What to do.
1. Translate this sentence from the lymphedema text into Spanish: "As is often the case, the initial studies investigating a particular problem are not theory driven, but descriptive."
2. Write a continuation of the lymphedema text, beginning right after its last sentence.

Text shown.

Family impact - In a qualitative study examining the impact of lymphedema on womens family roles, Radina and Armer (31) carried out face-to-face ethnographic-style interviews to elicit data regarding ways women coped with the chronic condition of post-breast cancer lymphedema and the perceived impact on their family roles. The Family Adjustment and Adaptation Response Model was used to interpret data regarding how lymphedema affected the women and their families in terms of task completion and family functioning. Findings indicate that families who are more flexible in modification for completing daily tasks and who have pre-existing resources for coping with stressors have more positive outcomes than those families who are more rigid and cope with stressors poorly. Further work in this area has potential to provide the foundation for family-level interventions in dealing with chronic illness such as lymphedema.
State of the science - Whereas the psychological sequelae of the treatment of breast cancer have been documented (35), the examination of psychosocial adjustment related to lymphedema is in its infancy (25)(35-36). Two studies provided some evidence that lymphedema is associated with psychosocial distress (24)(26). These investigations employed uncontrolled case studies, however, and thus do not provide strong empirical support for the link between lymphedema and psychosocial adjustment. Tobin et al.(35) provided some support for a link between lymphedema and psychosocial adjustment in an English sample, but their findings were not consistent across measures, and they employed a pre-experimental design that greatly limited their conclusions.
Maunsell, Brisson, and Deschene(18) also reported a link between lymphedema and psychosocial distress in a Canadian sample, but their outcome measures assessed distress in a global manner. Moreover, their measures were developed two decades ago and are not typically employed in the psychosocial adjustment literature today. Another study by Passik, et al.(27) also suggested a link between lymphedema and psychosocial adjustment, and particularly pointed to social support deficits and avoidant coping as being significantly related to psychological and functional morbidity of lymphedema patients. This study offers the strongest support linking psychosocial distress to lymphedema, although it utilized patients seeking physical rehabilitation for lymphedema, thus limiting the generalizability of the findings.
Uncharted territory - As is often the case, the initial studies investigating a particular problem are not theory driven, but descriptive. While descriptive studies can be informative, the lack of theory-driven research can inhibit more complete understanding of an area. Moreover, the initial studies examining the link between lymphedema and psychosocial adjustment are limited by measurement problems of both lymphedema and psychosocial adjustment, as well as by several research design issues that limit experimental rigor.
A conclusion by Maunsell et al.(18) still stands: The impact of arm problems on patient quality of life has not been quantitatively assessed (p. 316). After reviewing the lymphedema literature, Petrek and Heelan (28)noted that the scanty evaluation of lymphedema may be attributed to several factors, including a history of relative neglect of women's health problems and, perhaps most importantly, the traditional view that quality of life is less important than the eradication of cancer and detection of recurrence. Unfortunately, neglect of lymphedema has not only meant that many women go undiagnosed and fail to receive basic preventive information (see Maunsell, et al.18), but has also inhibited the development of effective psychosocial interventions. As Passik and McDonald (25) concluded, what recommendations to make to women are anything but clear and well studied at this time (p. 2819). Treatment of lymphedema has been, and continues to be, a major challenge for health care professionals (12) (29).

Data section.
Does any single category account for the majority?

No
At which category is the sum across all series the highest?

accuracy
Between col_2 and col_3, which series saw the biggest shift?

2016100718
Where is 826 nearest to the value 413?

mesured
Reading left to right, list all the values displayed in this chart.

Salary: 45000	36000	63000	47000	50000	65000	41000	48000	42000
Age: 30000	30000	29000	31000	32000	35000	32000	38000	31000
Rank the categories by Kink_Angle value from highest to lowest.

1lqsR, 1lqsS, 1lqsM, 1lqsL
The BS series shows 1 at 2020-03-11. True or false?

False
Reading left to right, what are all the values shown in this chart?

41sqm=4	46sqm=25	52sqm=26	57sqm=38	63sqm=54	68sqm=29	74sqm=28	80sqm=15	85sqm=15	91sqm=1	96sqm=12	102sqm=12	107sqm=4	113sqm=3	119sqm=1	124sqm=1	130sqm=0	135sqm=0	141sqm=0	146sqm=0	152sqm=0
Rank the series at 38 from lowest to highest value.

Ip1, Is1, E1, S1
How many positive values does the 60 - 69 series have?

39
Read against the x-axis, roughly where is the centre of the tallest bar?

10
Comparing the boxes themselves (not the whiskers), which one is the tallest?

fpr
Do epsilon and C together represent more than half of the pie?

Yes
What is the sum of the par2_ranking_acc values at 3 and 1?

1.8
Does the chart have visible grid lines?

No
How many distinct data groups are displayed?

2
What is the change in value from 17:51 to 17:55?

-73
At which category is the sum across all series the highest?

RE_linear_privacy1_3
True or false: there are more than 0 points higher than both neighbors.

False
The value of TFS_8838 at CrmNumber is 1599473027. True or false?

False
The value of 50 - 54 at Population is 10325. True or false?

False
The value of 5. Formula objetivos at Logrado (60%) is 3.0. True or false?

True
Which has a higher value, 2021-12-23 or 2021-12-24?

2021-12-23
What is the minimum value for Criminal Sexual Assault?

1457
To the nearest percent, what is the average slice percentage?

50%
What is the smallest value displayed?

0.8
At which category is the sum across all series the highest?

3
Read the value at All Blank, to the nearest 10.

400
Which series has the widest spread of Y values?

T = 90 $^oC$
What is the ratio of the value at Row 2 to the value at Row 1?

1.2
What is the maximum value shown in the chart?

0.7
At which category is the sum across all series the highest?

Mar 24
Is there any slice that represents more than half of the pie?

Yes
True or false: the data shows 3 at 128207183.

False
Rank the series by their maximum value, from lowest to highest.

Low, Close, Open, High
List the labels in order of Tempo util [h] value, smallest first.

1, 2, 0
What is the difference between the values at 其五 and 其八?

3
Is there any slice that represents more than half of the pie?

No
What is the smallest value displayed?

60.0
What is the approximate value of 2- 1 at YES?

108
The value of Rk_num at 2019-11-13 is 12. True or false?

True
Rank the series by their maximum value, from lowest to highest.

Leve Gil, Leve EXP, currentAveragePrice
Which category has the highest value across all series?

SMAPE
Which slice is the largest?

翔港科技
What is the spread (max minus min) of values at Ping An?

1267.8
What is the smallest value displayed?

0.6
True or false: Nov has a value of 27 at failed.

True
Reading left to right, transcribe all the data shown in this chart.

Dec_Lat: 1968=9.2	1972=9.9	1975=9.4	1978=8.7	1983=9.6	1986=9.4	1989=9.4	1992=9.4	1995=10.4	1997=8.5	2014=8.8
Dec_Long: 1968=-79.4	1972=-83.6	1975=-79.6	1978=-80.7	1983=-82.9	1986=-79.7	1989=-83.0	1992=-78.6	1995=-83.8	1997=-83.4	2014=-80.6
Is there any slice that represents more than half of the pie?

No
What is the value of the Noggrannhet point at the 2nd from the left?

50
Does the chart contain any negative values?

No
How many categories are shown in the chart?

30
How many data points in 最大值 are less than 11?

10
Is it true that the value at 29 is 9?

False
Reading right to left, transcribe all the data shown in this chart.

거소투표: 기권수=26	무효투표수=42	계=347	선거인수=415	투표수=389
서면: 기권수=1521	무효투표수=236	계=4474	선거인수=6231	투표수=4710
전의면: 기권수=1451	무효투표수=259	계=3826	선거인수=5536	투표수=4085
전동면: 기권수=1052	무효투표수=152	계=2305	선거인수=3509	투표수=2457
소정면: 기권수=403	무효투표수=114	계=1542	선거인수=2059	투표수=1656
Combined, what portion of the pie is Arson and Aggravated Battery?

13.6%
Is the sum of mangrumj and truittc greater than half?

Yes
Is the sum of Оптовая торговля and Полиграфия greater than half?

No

Solved tasks.
1. Como suele ocurrir, los estudios iniciales que investigan un problema particular no se basan en la teoría, sino que son descriptivos.

2.
Future directions. Although there has been mixed support for the utility of psychosocial factors in understanding cancer onset, recent methodologically sound studies have suggested that psychosocial factors may have more utility in understanding cancer progression (16) (p. 130). In particular, psychosocial factors such as problem solving and social support seem to be associated with fighting cancer (21). However, literature reviews have concluded that many studies investigating the clinical course, prognosis, and psychosocial adjustment of breast cancer patients have serious methodological flaws, and thus the major question of what constitutes effective coping with cancer is still largely unexplained.
No one can reliably identify which coping strategies are most successful and for whom, and on what basis to begin to plan programs that promote coping and adjustment. There is a need for more rigorous, prospective studies examining the role of psychosocial factors in the progression of breast cancer and particularly in the development and progression of lymphedema. Such studies would have clear implications for interventions for women at risk for lymphedema.
Specifically, our conceptualization of lymphedema is guided by a biobehavioral model of cancer, stress, and disease progression proposed by Anderson, Kiecolt-Glaser, & Glaser (2), and emerging models of stress and coping (11). Research clearly indicates that stressors of both a minor and major nature can substantially affect a person's psychological and physiological well-being (15). Moreover, in the last 15 years there has been growing empirical evidence that psychosocial factors, such as problem solving and social support, play key roles in adaptive responses to stress (see Zeidner & Endler (37). In particular, individual characteristics such as problem solving, and environmental systems such as social support, can be protective mechanisms that reduce the risk due to life crises and transitions (11)(19) Thus, we conceptualize problem solving and social support as potential protective mechanisms that could reduce the progression of lymphedema; these factors are on the left of [Figure 1] below.
![[Figure 1 - Structural Model of Post Breast Cancer Treatment Outcomes]](diagram.jpg)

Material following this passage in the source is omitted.